◆ TEXT EXCERPT:
— BEGIN —

3. On behalf of the revenue it has been contended that having regard to the legislative history of the provision contained in section 40(a)(v) and having regard to the different fields in which these two provisions, namely, sections 40(a)(v) and 40(c), operate under different circumstances and conditions, the Tribunal was clearly in error in viewing some conflict between the two provisions and holding that a particular enactment of a statute will prevail over the general enactment thereof. On behalf of the assessee this contention is sought to be repelled by urging that in so far as section 40 provides for non-deductible amounts in computing the income chargeable under the head 'Profits and gains of business or profession', a clear distinction is made in the case of company-assessees where expenses objected result directly or indirectly in the provision of any benefit or amenity or perquisite to a director or which result directly or indirectly in the provision of benefit, amenity or perquisite to an employee. In the submission of the learned advocate for the assessee, by the legislative changes brought about in clause (c) by the Finance Act, 1968, which deleted sub-clause (iii) of clause (c) and inserted sub-clause (v) to clause (a) in section 40, the distinction between an employee and a director of a company-assessee is not sought to be done away with by the said amendment.

— END —

◆ DATASET:

— BEGIN —

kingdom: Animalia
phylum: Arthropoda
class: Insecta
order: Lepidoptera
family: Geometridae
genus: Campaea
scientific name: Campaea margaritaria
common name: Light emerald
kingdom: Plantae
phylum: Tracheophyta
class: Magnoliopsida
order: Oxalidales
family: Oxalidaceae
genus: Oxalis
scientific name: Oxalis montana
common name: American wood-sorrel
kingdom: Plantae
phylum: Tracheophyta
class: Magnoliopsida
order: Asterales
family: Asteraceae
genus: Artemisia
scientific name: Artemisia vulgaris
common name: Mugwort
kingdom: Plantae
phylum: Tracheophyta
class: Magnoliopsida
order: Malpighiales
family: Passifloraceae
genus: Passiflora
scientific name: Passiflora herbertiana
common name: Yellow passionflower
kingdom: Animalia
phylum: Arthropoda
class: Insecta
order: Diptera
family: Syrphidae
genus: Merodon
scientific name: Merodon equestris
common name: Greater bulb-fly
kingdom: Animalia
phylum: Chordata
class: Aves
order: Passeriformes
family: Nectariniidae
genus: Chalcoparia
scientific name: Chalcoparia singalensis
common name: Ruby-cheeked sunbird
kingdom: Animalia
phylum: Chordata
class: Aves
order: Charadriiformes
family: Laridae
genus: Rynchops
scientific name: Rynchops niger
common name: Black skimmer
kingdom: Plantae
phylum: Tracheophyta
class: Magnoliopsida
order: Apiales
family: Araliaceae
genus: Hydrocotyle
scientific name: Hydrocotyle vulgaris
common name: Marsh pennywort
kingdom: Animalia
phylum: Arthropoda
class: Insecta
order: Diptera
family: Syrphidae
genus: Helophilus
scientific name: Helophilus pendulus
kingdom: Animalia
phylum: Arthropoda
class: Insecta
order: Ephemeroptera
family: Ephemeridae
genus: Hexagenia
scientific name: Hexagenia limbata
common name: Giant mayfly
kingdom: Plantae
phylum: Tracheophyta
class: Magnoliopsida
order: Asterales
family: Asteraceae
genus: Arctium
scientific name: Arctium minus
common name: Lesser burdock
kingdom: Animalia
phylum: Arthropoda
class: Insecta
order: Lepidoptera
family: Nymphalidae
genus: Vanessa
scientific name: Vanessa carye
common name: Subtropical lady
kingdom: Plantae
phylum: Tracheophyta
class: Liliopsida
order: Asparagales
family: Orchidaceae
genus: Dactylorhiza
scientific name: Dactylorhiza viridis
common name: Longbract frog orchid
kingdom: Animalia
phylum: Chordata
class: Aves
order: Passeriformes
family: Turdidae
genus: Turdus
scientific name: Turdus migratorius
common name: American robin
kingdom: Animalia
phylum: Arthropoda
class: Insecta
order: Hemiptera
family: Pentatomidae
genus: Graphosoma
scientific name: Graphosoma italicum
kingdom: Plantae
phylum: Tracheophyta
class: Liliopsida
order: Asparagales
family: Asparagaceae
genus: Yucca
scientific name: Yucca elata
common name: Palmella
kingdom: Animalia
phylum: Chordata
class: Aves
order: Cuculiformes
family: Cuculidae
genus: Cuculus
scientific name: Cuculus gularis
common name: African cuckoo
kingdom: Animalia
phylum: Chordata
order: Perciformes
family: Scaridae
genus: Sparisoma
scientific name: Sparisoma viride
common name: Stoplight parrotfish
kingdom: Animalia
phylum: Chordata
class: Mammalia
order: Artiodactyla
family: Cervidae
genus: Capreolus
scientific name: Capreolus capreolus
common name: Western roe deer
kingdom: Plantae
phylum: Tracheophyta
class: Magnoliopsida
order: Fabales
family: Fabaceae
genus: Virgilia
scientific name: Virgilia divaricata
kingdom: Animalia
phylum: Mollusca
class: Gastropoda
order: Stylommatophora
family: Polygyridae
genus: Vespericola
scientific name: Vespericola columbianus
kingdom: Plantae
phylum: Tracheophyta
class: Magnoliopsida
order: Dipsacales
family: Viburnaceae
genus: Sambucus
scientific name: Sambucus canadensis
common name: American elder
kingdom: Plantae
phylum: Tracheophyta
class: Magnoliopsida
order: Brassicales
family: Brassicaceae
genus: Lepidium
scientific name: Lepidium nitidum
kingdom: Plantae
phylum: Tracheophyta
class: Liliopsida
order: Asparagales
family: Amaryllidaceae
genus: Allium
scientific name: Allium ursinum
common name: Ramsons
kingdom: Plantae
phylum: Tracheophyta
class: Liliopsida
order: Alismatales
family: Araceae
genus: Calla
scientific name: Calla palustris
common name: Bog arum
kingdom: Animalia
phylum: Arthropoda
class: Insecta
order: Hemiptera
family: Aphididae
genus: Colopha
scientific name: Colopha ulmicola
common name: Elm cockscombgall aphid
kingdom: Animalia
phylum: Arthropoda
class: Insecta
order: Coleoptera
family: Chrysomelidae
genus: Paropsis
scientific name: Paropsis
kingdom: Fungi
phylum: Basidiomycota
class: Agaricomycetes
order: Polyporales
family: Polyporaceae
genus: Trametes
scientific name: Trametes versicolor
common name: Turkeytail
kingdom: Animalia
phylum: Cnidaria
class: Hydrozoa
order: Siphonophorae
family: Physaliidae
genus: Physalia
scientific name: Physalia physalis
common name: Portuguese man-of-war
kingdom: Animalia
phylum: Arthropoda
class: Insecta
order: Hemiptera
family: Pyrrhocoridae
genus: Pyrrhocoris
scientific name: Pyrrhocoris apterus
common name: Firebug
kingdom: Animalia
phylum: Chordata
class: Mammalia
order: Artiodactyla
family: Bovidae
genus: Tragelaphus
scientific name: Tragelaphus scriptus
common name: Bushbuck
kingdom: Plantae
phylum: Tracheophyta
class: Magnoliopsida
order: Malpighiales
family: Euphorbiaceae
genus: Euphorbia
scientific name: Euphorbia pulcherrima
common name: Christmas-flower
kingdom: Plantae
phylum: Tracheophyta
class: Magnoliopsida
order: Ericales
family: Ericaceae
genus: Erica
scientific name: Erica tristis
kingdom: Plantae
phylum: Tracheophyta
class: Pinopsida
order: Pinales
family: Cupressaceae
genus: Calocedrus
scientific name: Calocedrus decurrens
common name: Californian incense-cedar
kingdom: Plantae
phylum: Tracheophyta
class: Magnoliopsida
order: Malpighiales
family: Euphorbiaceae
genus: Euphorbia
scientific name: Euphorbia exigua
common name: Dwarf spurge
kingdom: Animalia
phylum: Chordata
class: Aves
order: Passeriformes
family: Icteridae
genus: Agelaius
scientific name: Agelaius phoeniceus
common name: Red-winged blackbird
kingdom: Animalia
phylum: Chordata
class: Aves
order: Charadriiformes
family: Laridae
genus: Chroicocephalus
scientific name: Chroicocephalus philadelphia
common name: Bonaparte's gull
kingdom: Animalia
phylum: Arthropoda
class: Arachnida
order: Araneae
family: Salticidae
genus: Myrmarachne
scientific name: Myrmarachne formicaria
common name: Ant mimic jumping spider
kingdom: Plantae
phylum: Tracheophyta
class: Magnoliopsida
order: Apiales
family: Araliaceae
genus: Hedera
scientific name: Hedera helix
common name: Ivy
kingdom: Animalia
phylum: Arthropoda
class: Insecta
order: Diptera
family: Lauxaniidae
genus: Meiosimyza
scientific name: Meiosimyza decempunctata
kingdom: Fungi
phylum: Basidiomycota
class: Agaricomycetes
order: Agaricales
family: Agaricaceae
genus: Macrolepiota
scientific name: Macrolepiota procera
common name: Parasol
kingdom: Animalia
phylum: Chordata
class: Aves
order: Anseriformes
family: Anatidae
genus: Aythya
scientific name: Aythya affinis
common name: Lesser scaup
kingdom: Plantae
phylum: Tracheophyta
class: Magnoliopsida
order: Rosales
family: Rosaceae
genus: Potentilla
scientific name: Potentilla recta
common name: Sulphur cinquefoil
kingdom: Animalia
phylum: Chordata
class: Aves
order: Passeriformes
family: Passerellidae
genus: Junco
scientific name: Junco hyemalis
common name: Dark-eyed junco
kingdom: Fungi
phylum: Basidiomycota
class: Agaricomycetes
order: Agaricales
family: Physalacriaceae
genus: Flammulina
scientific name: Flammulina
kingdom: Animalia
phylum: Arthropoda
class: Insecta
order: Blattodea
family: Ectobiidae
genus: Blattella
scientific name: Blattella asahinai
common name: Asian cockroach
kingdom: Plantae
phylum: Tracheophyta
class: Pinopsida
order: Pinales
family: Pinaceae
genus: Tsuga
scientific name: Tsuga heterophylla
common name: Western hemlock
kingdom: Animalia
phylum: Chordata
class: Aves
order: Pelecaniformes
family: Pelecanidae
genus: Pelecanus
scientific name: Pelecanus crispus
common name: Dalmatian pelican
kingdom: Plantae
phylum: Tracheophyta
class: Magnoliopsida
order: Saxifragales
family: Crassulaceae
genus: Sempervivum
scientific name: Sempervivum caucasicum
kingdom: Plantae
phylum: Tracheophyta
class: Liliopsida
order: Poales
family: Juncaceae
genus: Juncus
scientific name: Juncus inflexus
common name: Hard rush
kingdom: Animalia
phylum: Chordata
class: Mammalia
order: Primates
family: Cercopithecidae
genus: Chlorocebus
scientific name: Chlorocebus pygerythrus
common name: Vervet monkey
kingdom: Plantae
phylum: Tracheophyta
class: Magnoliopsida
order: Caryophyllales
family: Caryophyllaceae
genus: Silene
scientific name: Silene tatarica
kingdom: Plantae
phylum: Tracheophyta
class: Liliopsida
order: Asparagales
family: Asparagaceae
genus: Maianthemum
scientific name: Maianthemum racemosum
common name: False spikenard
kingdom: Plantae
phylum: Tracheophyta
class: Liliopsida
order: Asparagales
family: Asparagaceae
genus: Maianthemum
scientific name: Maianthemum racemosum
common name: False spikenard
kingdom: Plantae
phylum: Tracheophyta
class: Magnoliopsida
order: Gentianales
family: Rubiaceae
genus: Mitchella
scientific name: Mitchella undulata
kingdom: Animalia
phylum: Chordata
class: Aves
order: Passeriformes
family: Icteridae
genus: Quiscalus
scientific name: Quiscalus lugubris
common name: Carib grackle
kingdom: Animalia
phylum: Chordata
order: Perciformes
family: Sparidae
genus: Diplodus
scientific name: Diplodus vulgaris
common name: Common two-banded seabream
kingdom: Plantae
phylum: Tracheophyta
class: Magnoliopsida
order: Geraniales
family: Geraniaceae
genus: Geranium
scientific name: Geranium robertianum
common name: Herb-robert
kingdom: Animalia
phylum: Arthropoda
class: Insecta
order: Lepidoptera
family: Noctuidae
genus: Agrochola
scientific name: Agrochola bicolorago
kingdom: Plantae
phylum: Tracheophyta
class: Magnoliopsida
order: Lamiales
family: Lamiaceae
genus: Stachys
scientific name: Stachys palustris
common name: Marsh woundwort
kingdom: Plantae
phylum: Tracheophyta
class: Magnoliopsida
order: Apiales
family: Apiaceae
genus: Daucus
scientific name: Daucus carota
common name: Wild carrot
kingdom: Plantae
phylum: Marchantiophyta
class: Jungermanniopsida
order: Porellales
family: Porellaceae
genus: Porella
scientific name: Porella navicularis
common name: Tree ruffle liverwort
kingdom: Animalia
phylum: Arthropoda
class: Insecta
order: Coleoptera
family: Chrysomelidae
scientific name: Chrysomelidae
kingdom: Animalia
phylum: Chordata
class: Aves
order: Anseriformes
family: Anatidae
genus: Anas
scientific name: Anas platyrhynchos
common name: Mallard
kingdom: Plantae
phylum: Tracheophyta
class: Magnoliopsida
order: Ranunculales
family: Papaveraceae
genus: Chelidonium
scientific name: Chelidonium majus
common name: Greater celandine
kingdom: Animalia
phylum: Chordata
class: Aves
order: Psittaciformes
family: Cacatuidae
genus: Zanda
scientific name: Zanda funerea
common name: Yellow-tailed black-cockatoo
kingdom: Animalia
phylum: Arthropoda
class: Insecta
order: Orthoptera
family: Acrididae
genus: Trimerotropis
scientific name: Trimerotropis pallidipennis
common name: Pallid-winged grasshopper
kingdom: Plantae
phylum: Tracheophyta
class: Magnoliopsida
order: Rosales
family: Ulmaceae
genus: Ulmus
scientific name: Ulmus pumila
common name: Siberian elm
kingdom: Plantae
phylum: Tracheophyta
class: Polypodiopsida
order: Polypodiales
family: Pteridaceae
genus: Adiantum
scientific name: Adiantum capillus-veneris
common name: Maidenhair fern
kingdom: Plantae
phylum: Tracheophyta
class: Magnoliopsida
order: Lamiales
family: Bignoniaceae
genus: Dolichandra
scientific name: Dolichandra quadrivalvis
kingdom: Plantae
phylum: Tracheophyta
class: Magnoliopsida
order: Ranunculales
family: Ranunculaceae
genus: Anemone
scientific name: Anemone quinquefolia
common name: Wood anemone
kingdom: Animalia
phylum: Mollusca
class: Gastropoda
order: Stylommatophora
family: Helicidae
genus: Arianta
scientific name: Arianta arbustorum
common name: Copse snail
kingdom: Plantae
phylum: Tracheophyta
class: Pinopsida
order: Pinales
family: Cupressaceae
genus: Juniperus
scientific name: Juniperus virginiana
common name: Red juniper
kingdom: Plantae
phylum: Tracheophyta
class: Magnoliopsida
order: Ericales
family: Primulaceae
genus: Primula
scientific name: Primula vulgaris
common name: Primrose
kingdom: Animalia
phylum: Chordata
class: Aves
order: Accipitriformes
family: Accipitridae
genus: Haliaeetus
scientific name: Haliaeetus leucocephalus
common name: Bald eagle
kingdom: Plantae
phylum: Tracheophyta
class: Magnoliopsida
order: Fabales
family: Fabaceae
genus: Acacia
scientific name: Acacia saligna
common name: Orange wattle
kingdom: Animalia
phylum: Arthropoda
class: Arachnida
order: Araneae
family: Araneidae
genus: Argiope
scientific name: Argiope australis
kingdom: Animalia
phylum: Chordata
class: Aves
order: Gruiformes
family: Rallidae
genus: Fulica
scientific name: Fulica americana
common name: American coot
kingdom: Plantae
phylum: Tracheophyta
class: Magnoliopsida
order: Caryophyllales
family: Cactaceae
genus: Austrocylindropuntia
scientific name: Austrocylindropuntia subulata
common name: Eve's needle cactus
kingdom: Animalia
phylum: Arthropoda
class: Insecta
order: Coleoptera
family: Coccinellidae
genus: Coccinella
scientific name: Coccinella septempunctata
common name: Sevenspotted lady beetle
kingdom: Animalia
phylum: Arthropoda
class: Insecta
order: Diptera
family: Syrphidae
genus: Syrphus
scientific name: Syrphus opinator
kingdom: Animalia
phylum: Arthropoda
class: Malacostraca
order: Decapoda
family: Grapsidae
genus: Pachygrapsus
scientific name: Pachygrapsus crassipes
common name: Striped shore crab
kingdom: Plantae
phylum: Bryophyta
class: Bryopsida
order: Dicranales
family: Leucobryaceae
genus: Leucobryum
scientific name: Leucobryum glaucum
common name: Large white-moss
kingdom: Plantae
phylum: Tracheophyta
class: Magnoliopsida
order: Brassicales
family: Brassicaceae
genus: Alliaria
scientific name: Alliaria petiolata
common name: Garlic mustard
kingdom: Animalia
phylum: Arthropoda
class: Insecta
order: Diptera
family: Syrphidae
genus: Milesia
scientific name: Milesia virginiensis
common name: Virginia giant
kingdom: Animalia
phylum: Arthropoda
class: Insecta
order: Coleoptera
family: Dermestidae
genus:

— END —

◆ YOUR TASKS:
A – In the tax-case passage, which three things does the assessee's side say an expense may result in providing to a director or an employee?
B – According to the tax-case passage, which act deleted sub-clause (iii) of clause (c) and inserted sub-clause (v) to clause (a) in section 40?
C – Write a continuation of the tax-case passage that begins after its final sentence.
The records are material separate from the tax-case passage.

◆ ANSWERS PER TASK:
A – Benefit, amenity, and perquisite.

B – The Finance Act, 1968.

C –
4. We are of the opinion that the contentions urged on behalf of the assessee are well-founded for two significant reasons : in the first place, the distinction in the matter of deductibility of expenses made by a company in the case of directors and employees before the Finance Act of 1964, or thereafter continues to prevail because in the ultimate analysis the legislature was making different provisions about the amount of expenses which would not be deductible in computing the income chargeable under the head 'Profits and gains of business or profession'. By the said section 40(c) it, inter alia, provided about the expenses laid out by company-assessee which resulted directly or indirectly in the provision of any remuneration or benefit or amenity either to its directors or employees. Sub-clause (iii) of clause (c) of section 40 was first added by the Finance Act, 1963, with effect from April 1, 1963, and it read as under :

'(iii) any expenditure which results directly or indirectly in the provision of any remuneration or benefit or amenity to an employee who is a citizen of India, to the extent such expenditure exceeds the amount calculated at the rate of five thousand rupees per month for any period of his employment after the February 28, 1963.'

5. The following clause was substituted by the Finance Act, 1964, with effect from April 1,1964.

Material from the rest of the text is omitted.